Just say yes: Some California law enforcement leaders support legalizing recreational pot
As the movement to legalize pot for recreational use heads closer to a November ballot initiative, California law enforcement leaders are taking some very different positions on the matter.
While Los Angeles Police Chief Charlie Beck said he’s still reviewing the 62-page initiative, he offered this assessment of the proposal: “My basic view is we have enough problems caused by intoxicating drugs that are already legal.”
Legalization, he argued, would only increase use of a product that “causes significant mental and physical impairment.”
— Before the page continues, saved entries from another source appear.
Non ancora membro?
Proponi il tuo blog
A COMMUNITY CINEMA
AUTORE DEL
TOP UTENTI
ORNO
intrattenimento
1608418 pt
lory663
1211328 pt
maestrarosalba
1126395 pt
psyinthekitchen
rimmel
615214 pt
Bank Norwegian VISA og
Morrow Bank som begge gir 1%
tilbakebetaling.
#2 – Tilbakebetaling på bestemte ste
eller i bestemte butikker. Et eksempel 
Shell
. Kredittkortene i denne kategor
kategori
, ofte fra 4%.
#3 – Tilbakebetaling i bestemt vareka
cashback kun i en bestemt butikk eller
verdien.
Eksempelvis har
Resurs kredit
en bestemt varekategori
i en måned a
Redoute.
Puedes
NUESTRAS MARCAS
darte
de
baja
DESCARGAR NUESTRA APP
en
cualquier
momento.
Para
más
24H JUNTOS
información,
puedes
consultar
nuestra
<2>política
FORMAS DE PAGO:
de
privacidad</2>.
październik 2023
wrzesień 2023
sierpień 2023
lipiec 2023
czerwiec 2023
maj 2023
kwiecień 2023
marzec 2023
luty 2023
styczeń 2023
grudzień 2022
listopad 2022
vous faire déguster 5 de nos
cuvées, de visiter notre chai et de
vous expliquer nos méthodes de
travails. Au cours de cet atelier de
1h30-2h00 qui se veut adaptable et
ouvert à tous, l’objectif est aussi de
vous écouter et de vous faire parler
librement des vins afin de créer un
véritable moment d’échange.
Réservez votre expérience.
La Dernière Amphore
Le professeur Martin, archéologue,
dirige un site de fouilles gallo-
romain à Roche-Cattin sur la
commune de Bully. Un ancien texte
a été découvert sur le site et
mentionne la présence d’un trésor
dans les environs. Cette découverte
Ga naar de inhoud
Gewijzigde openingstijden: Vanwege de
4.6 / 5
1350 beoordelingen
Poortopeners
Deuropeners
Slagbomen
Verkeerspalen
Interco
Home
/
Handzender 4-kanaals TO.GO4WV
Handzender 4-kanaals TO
Beck said also that federal laws would ensure that marijuana sales are conducted on a cash-only basis, and that “cash businesses are targets for crime on many levels.”
However, a former member of the LAPD brass who stood with Democratic Lt. Gov. Gavin Newsom at an initiative kickoff event Wednesday took a very different stance.
“The war on drugs was a failure, I should know as I once led it,” said Steve Downing, a former LAPD deputy chief. “Our policies have done more harm to people and community than marijuana. We demonize people. We unnecessarily criminalized people.”
“Marijuana’s continued criminalization benefits the cartels, street gangs -- they are the ones regulating it now,” he said. “When prohibition on alcohol ended it killed off the businesses of men like Al Capone. The same will happen here.”
The former deputy chief argues that police now waste thousands of hours dealing with minor pot possession cases instead of chasing serious crime on the streets.
The Adult Use of Marijuana Act would allow adults age 21 and older to possess, transport and use up to an ounce of marijuana for recreational purposes and would allow individuals to grow as many as six plants.
The measure would also place a 15% tax on retail sales of the drug and bans its use in public or while driving.
If elections officials verify that the signatures turned in Wednesday are sufficient, and voters approve the initiative, California would join Colorado, Washington, Alaska and Oregon as states that allow the recreational use of marijuana.
Any system will need to be able to test drivers for being under the influence of pot. Something similar to alcohol intoxication levels will need to be set, he said.
Gascon said regulators must be able to determine levels of THC, marijuana’s active ingredient, in cannabis products to avoid issues that Colorado has run into with potent batches. He said keeping it out of the hands of children must also be a priority.
In Orange County, Dist. Atty. Tony Rackauckas and Sheriff Sandra Hutchens said they would oppose the measure.
“I think all one needs to do is look at Colorado and the skyrocketing use by young people as a reason to not legalize it,” Hutchens said. “Today’s marijuana has a much higher THC content and is in my opinion a gateway drug.”
The measure is also being opposed by the California Police Chiefs Assn., partly because of the impact of legalization in other states, it said.
Ed Medrano, Gardena police chief and a former president the police chiefs association, said he was particularly concerned about minors and the dangers to the development and the brain from consuming marijuana.
Despite the defeat of a 2010 legalization initiative, a poll last year by the Public Policy Institute of California found that 55% of likely voters in California favor full legalization.
Downing said he believes it will succeed because marijuana isn’t such a taboo issue. “The rank-and-file officers tell me it is a waste of time” to enforce laws against marijuana use, he said. “A lot of rank and file see what is happening, and they question how harmful it is to the community at large.”